Меня смущала эта кровать – настоящий сексодром, да еще это постельное белье в невинных пейзанских цветочках. Я уставилась на Андре. Больше всего в этот момент мне хотелось, чтобы он присел рядом со мной и поцеловал, и целовал бы долго, пока я не потеряю сознание или, наоборот, не приду в себя. А я бы гладила его брови и виски, и еще – губы… Но вместо этого Андре Валасьен опустился в кресло и закинул ногу на ногу.
– Как ты себя чувствуешь?
– Нормально. Нет, правда, нормально, – я подумала, что он боится подойти ко мне, потому что я недавно пережила стресс и мне надо прийти в себя. – Все в порядке. А что… то есть кто, – поправилась я, – это был?
– Мой родственник, Майкл Стависски. Большая сволочь, между прочим! Ты с ним сталкивалась на вечеринке у Колпачевского.
– И что я ему сделала?
Мой вопрос Андре проигнорировал. Он сидел, сложив руки домиком, и смотрел на меня.
– Узнаешь чуть позже.
– А коллекция картин? – заволновалась я. – Кто украл ее? Тебе удалось это узнать? И кто подсунул фальшивки Колпачевскому?

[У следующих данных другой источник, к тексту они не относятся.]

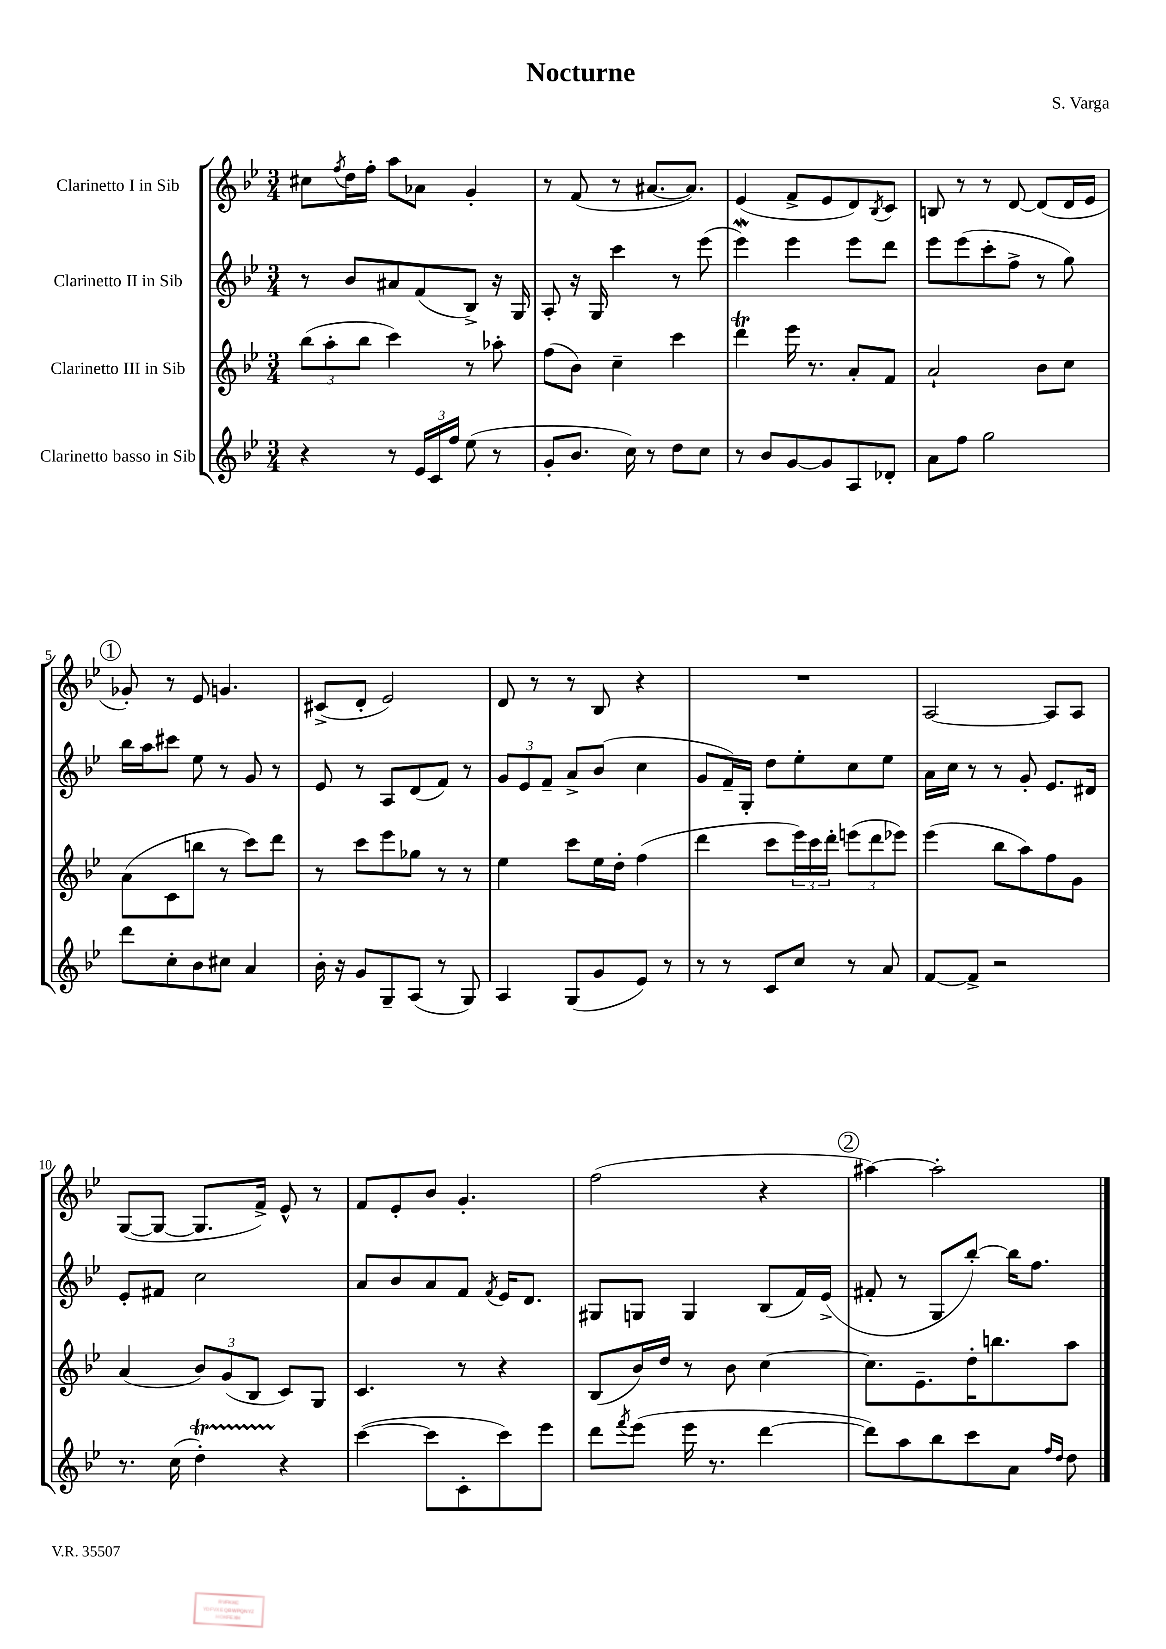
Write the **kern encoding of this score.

**kern	**kern	**kern	**kern
*staff4	*staff3	*staff2	*staff1
*clefG2	*clefG2	*clefG2	*clefG2
*k[b-e-]	*k[b-e-]	*k[b-e-]	*k[b-e-]
*M3/4	*M3/4	*M3/4	*M3/4
4r	(12bb-\L	8r	8cc#\L
.	12aa'\	.	.
.	.	.	8qff/
.	.	8b-/L	16dd\L
.	12bb-\J	.	.
.	.	.	16ff'\JJ
8r	4ccc\)	8a#/	8aa\L
24e-/LL	.	(8f/	8a-\J
24c/	.	.	.
24ff/JJ	.	.	.
(8ee-\	8r	8B-^/J)	4g'/
8r	8aa-'\	16r	.
.	.	16G/	.
=	=	=	=
8g'/L	(8ff\L	8A'/	8r
8.b-/J	8b-\J)	16r	(8f/
.	.	16G/	.
.	4cc~\	4ccc\	8r
16cc\)	.	.	.
8r	.	.	[8.a#/L
8dd\L	4ccc\	8r	.
.	.	.	8.a#/]J)
8cc\J	.	(8eee-\	.
=	=	=	=
8r	4ddd\	4eee-\)	(4e-/
8b-/L	.	.	.
[8g/	16eee-\	4eee-\	8f^/L
.	8.r	.	.
8g/]	.	.	8e-/
8A/	8a'/L	8eee-\L	8d/)
.	.	.	8qB-/
8d-'/J	8f/J	8ddd\J	8c/J
=	=	=	=
8a\L	2a`/	8eee-\L	8B/
8ff\J	.	(8eee-\	8r
2gg\	.	8ccc'\	8r
.	.	8ff^\J	[8d/
.	8b-\L	8r	(8d/]L
.	8cc\J	8gg\)	16d/L
.	.	.	16e-/JJ
=	=	=	=
8ddd\L	(8a\L	16bb-\LL	8g-'/)
.	.	16aa\J	.
8cc'\	8c\	8ccc#\J	8r
8b-\	8bb\J	8ee-\	8e-/
8cc#\J	8r	8r	4.g/
4a/	8ccc\L)	8g/	.
.	8ddd\J	8r	.
=	=	=	=
16b-'\	8r	8e-/	(8c#^/L
16r	.	.	.
8g/L	8ccc\L	8r	8d'/J
8G~/	8eee-\	8A/L	2e-/)
(8A/J	8gg-\J	(8d/	.
8r	8r	8f/J)	.
8G/)	8r	8r	.
=	=	=	=
4A/	4ee-\	12g/L	8d/
.	.	12e-/	.
.	.	.	8r
.	.	12f~/J	.
(8G/L	8ccc\L	8a^/L	8r
8g/	16ee-\L	(8b-/J	8B-/
.	16dd'\JJ	.	.
8e-/J)	(4ff\	4cc\	4r
8r	.	.	.
=	=	=	=
8r	4ddd\	8g/L	2.r
8r	.	16f~/L)	.
.	.	16G'/JJ	.
8c/L	8ccc\L	8dd\L	.
8cc/J	24eee-\L)	8ee-'\	.
.	24ccc\	.	.
.	24ddd'\JJ	.	.
8r	(12eee\L	8cc\	.
.	12ddd\	.	.
8a/	.	8ee-\J	.
.	12eee-\J)	.	.
=	=	=	=
[8f/L	(4eee-\	16a\LL	[2A/
.	.	16cc\JJ	.
8f^/]J	.	8r	.
2r	8bb-\L	8r	.
.	8aa\)	8g'/	.
.	8ff\	8.e-/L	8A/]L
.	8g\J	.	8A/J
.	.	16d#/Jk	.
=	=	=	=
8.r	(4a/	8e-'/L	([8G/L
.	.	8f#/J	8G/_J
(16cc\	.	.	.
4dd'\)	12b-/L)	2cc\	8.G/]L
.	(12g/	.	.
.	12B-/J	.	.
.	.	.	16f^/Jk)
4r	8c/L)	.	8e-^^/
.	8G/J	.	8r
=	=	=	=
([4ccc\	4.c/	8a/L	8f/L
.	.	8b-/	8e-'/
8ccc\]L	.	8a/	8b-/J
8c'\	8r	8f/J	4.g'/
.	.	8qf/	.
8ccc\)	4r	16e-/LK	.
.	.	8.d/J	.
8eee-\J	.	.	.
=	=	=	=
8ddd\L	(8B-/L	8G#/L	(2ff\
8qfff/	.	.	.
(8eee-\J	16b-/L)	8G/J	.
.	16dd/JJ	.	.
16eee-\	8r	4G/	.
8.r	.	.	.
.	8b-\	.	.
[4ddd\	[4cc\	(8B-/L	4r
.	.	16f/L)	.
.	.	(16e-^/JJ	.
=	=	=	=
8ddd\]L)	8.cc\]L	8f#'/	[4aa#\)
8aa\	.	8r	.
.	8.e-~\	.	.
8bb-\	.	8G/L	2aa#'\]
8ccc\	16dd'\K	[8bb-'/J)	.
.	8.bb\	.	.
8a\J	.	16bb-\]LK	.
.	.	8.ff\J	.
16qqff/LL	.	.	.
16qqdd/JJ	.	.	.
8dd\	8aa\J	.	.
==	==	==	==
*-	*-	*-	*-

Я поправила ворот кружевной ночной рубашки. Интересно, кто меня раздевал: неужели он? Невольно я покраснела.
– Эта коллекция… – он сидел напротив, невозмутимо-холодный, не спуская с меня своего немигающего взгляда. – Когда-то была нашей семейной фамильной гордостью… Но нас обокрали. Это было шумное ограбление. О нем довольно много писали в газетах. Потом, как мы выяснили, кое-что всплыло в коллекции Колпачевского. Мы пришли к выводу, что был некто, хорошо информированный, поработавший наводчиком для этого «ограбления века». Это был, безусловно, кто-то из своих. Моя задача была выяснить – кто.

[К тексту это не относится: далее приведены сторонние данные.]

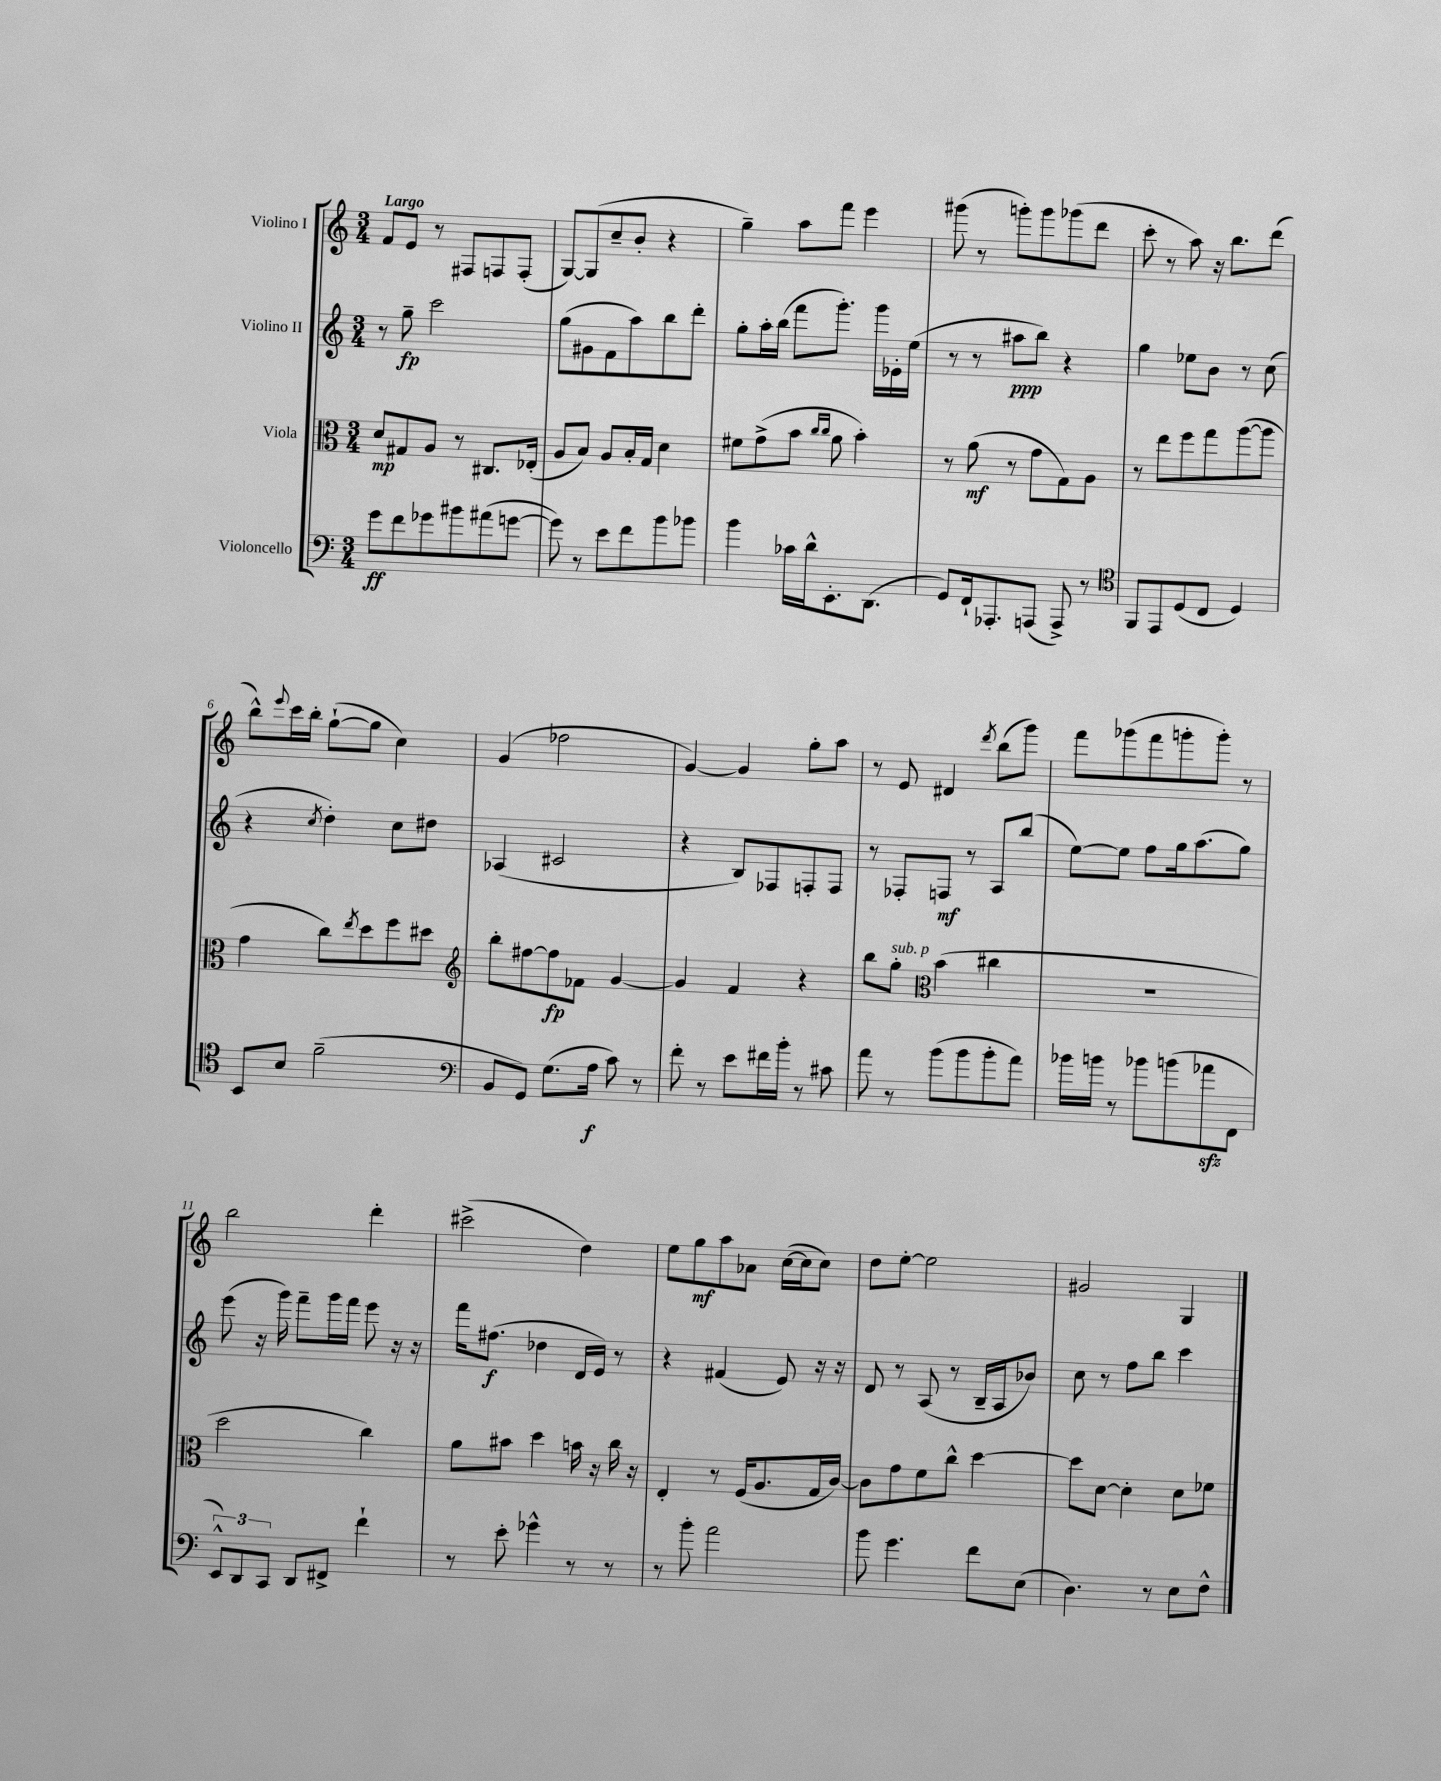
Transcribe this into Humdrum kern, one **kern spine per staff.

**kern	**kern	**kern	**kern
*staff4	*staff3	*staff2	*staff1
*clefF4	*clefC3	*clefG2	*clefG2
*k[]	*k[]	*k[]	*k[]
*M3/4	*M3/4	*M3/4	*M3/4
8g	8d	8r	8f
8f	8G#	8gg~	8e
8g-	8A	2ccc	8r
8b#	8r	.	8F#
(8a#	8.C#	.	8F
[8g	.	.	(8F'
.	(16E-'	.	.
=	=	=	=
8g])	8A	(8gg	[8G)
8r	8B)	8g#	(8G]
8e	8A	8f	8cc~
8f	16B'	8aa)	8b'
.	16G	.	.
8b	4d	8bb	4r
8b-	.	8ddd'	.
=	=	=	=
4b	8f#	8gg'	4gg~)
.	(8g^	16aa'	.
.	.	(16bb	.
16c-	8b	8fff	8aa
16d^^	.	.	.
.	16qqcc	.	.
.	16qqcc	.	.
8.EE'	8a	8.ggg')	8fff
.	4b')	.	4eee
(8.DD	.	16ggg	.
.	.	16e-'	.
.	.	(16ee	.
=	=	=	=
8GG)	8r	8r	(8ggg#
16FF`	(8a	8r	8r
8.AAA-'	.	.	.
.	8r	8aa#	8ggg')
(8AAA	8g	8bb)	8ggg
8AAA^)	8G)	4r	(8ggg-
8r	8A	.	8ddd
=	=	=	=
*clefC4	*	*	*
8FF	8r	4gg	8ccc'
8EE	8ee	.	8r
(8D	8ff	8ee-	8aa)
8C	8gg	8b	16r
.	.	.	8.bb
4D)	([8aa	8r	.
.	8aa]	(8cc	(8ddd
=	=	=	=
8BB	4g	4r	8bb^^)
.	.	.	8qqeee
8B	.	.	16ccc
.	.	.	16bb'
.	.	8qcc	.
(2f~	8cc)	4dd')	([8gg`
.	8qee	.	.
.	8dd	.	8gg]
.	8ff	8cc	4cc)
.	8dd#	8dd#	.
=	=	=	=
*clefF4	*clefG2	*	*
8BB	8bb'	(4A-	(4g
8GG)	[8ff#	.	.
(8.G	8ff#]	2c#	2ff-
.	8f-	.	.
16A	.	.	.
8c)	[4g	.	.
8r	.	.	.
=	=	=	=
8f'	4g]	4r	[4g)
8r	.	.	.
8e	4f	8B)	4g]
16f#	.	8F-	.
16b'	.	.	.
8r	4r	8F'	8gg'
8c#	.	8F	8aa
=	=	=	=
8a	8bb	8r	8r
8r	8gg'	8F-'	8e
*	*clefC3	*	*
(8b	(4b	8F	4d#
8b	.	8r	.
.	.	.	8qddd
8b'	4cc#	8A	(8bb
8a)	.	(8bb	8ggg)
=	=	=	=
16b-	2.r	[8ee)	8fff
16b	.	.	.
8r	.	8ee]	(8ggg-
8b-	.	8ff	8fff
(8b	.	16gg	8ggg'
.	.	(8.aa	.
8a-	.	.	8ggg')
8FF	.	8gg)	8r
=	=	=	=
12EE^^)	2dd	(8eee	2bb
12DD	.	.	.
.	.	16r	.
12CC	.	.	.
.	.	16ggg)	.
8DD	.	8fff~	.
8FF#^	.	16ggg	.
.	.	16fff	.
4f`	4cc)	8eee	4ddd'
.	.	16r	.
.	.	16r	.
=	=	=	=
8r	8a	16fff	(2ccc#^
.	.	(8.ff#	.
8e'	8b#	.	.
4g-^^	4dd	4dd-	.
8r	16b	16d	4dd)
.	16r	16e)	.
8r	16cc	8r	.
.	16r	.	.
=	=	=	=
8r	4E'	4r	8ee
8b'	.	.	8gg
2a	8r	(4f#	8aa
.	(16F	.	8a-
.	8.A	.	.
.	.	8e)	([16cc
.	.	.	16cc]
.	16G	16r	8cc)
.	[16c)	16r	.
=	=	=	=
8b	8c]	8d	8dd
4.g	8g	8r	[8ee'
.	8f	(8A	2ee]
.	8cc^^	8r	.
8f	[4dd	16B~	.
.	.	16A	.
(8E	.	8b-)	.
=	=	=	=
4.D)	8dd]	8cc	2g#
.	[8d	8r	.
.	4d']	8ff	.
8r	.	8bb	.
8E	8d	4ccc	4G
8F^^	8f-	.	.
==	==	==	==
*-	*-	*-	*-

Мы вошли в контакт с Колпачевским, и он тоже решил проверить «чистоту» коллекции. Теперь ясно, что подмена картин произошла уже после их похищения из нашего дома. Именно в этот момент подлинники заменили на подделки. И именно эти подделки были проданы Колпачевскому. С формально проведенной экспертизой и нужными заключениями экспертов. Полгода тому назад коллекция была заново подвергнута экспертизе, и руководил этим процессом Баранов. Он выступал координатором. Подделки выявили, но кто-то хорошо заплатил Баранову, и он на все закрыл глаза. И дал окончательное заключение, что все картины – подлинные. Чтобы расставить все точки над «i», Колпачевский пригласил в этот раз – вместе с тобой – на свою виллу Баранова, который последним осматривал его коллекцию… Тот, понятное дело, увидев тебя, сильно занервничал – понял, что запахло жареным. То, что ты мне рассказала, помогло нам восстановить картину происшедшего. Убить Баранова мог только Пермяк! Я точно рассчитал хронометраж перемещений всех фигурантов в тот вечер. Такая возможность была только у него. Ты, сама того не зная, стала важнейшей свидетельницей, и все из-за того, что заблудилась на вилле и свернула не в тот коридор. От него шел прямой выход к бассейну, о котором знал только ограниченный круг людей. А Пермяк состоял в сговоре со Стависски. Ему, этой паршивой овце в нашем семействе, вечно не хватало денег. Он и продумал первое ограбление. А потом следил, чтобы никто не прознал о фальшивках. Баранову хорошо заплатили за экспертизу коллекции, за то, чтобы он подтвердил – все картины подлинные.